Why board evaluations are not report cards
How a company evaluates its board has become an increasingly important process. Companies in developed countries have adopted this process as a norm but NZ private companies have been slow to move their feet on this. This column highlights how board assessments should be done.
Companies, and the boards that govern them, are facing increasingly complex challenges. These range from the rapid increase in technological innovation to dealing with the changing face of regulation (e.g. health & safety). To deal with these challenges, the need for an effective board of the highest quality has become even more important.
The board needs to provide leadership and oversight of the company within a framework of effective controls that enables risk to be assessed and managed. The board also needs to develop and promote their collective vision of the company’s purpose, its culture, and the behaviours they wish to promote in conducting their business. Central to this is the ability to challenge internal and external assumptions and ideas, and at the same time, work as a team.

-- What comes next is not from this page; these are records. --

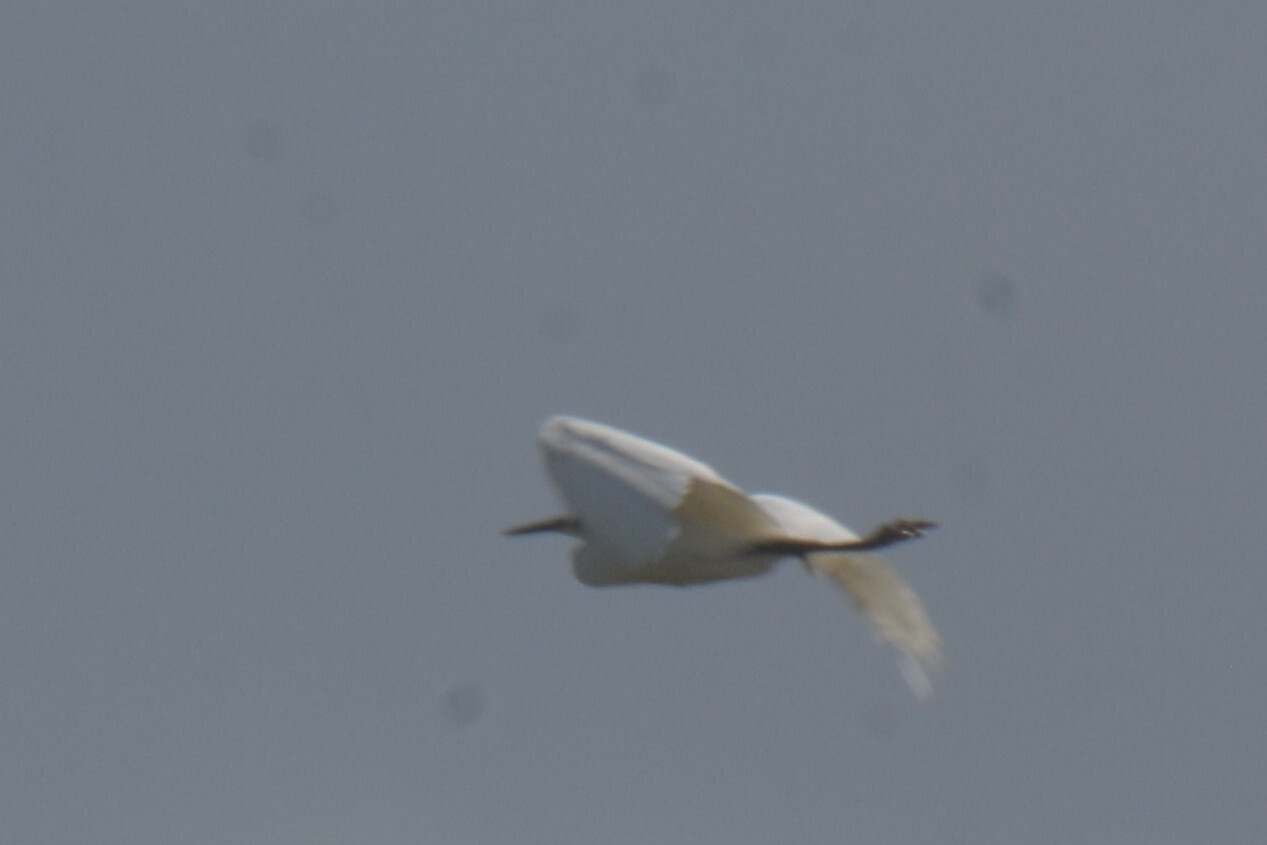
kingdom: Animalia
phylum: Chordata
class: Aves
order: Pelecaniformes
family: Ardeidae
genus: Egretta
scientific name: Egretta garzetta
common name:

Corporate boards today are expected to be more engaged, more knowledgeable and more effective than in the past. One tool that a growing number of boards are using to examine and improve their effectiveness is the board evaluation.
Annual board evaluations are the norm for boards in many countries, with nearly all listed companies in Canada, France, United Kingdom and United States conducting some sort of assessment each year. The practice is just starting to gain attention in New Zealand, where the issue of board effectiveness is gaining prominence on the corporate governance agenda.
In the public sector for example, the board assessment is voluntary. On the other hand most public companies listed on the NZX conduct an annual board review. Rarely in the case of private companies.
Not just a mechanism to identify failures
Despite their growing adoption, board assessments are falling short of their promise of enhancing board effectiveness in some cases. Boards that take a compliance-oriented approach — or structure the process in a way that prevents a true examination of the impediments to board effectiveness — lose the opportunity to gain valuable shared insight into the operation of the board and ways to improve its composition, processes and relationships.
Board evaluation has been found to be an effective way to keep behaviours in check, both for the collective board and individual members. It is not a negative mechanism for identifying failings, but a positive tool to encourage development and further improvement. For instance, it provides the board with an opportunity to review the balance of skills, experience and diversity both of gender and perspective. Additionally, from a succession planning perspective, it provides the board with an opportunity to openly discuss whether the plans in place are adequate for the long-term success of the company. On top of these issues, it also allows the board to evaluate the processes of board support and decision making.
Confidentiality and poor disclosures
In my conversations with companies on corporate governance issues, I have found that most are concerned that they may reveal confidential information when reporting their evaluation outcomes. I believe that this, in part, is the reason the majority of companies use boiler-plate statements to describe their evaluation outcomes. These statements fail to provide a real insight into the board’s agenda looking forward or how the board is evolving and becoming more effective.
However, it is also possible that the poor disclosure reflects the poor average quality of current board evaluations. It is therefore imperative companies take the opportunity to prove their processes are robust, and to offer reporting that allows for engagement and communicates relevant insight into the operation of the board and its processes.
What useful disclosures look like
The most useful disclosures on evaluation are those that discuss the outcomes
in one year and follow up in the next years report. This year-on-year progression provides a meaningful assessment of the challenges the board faces as it evolves and provides an insight into how well the board is responding to those challenges over time. This allows shareholders to understand the board’s agenda for the year ahead. It is also a useful starting point in the engagement process for shareholders and the companies in which they invest.
The primary benefit of carrying out a Board Effectiveness Review is to improve the performance of the board and in turn improve the organisation’s performance. When done effectively, board evaluations provide a forum for directors to review and reinforce appropriate board and management roles and ensure that issues that may lie below the surface are identified and addressed promptly. In short, done properly, a board assessment is not a report card for the board as a whole or for individual directors. Instead, it should be viewed as a tool for continuous improvement and learning.
Henri Eliot is chief executive of Board Dynamics, a consultancy which provides strategic advice to directors and boards throughout New Zealand and Australia.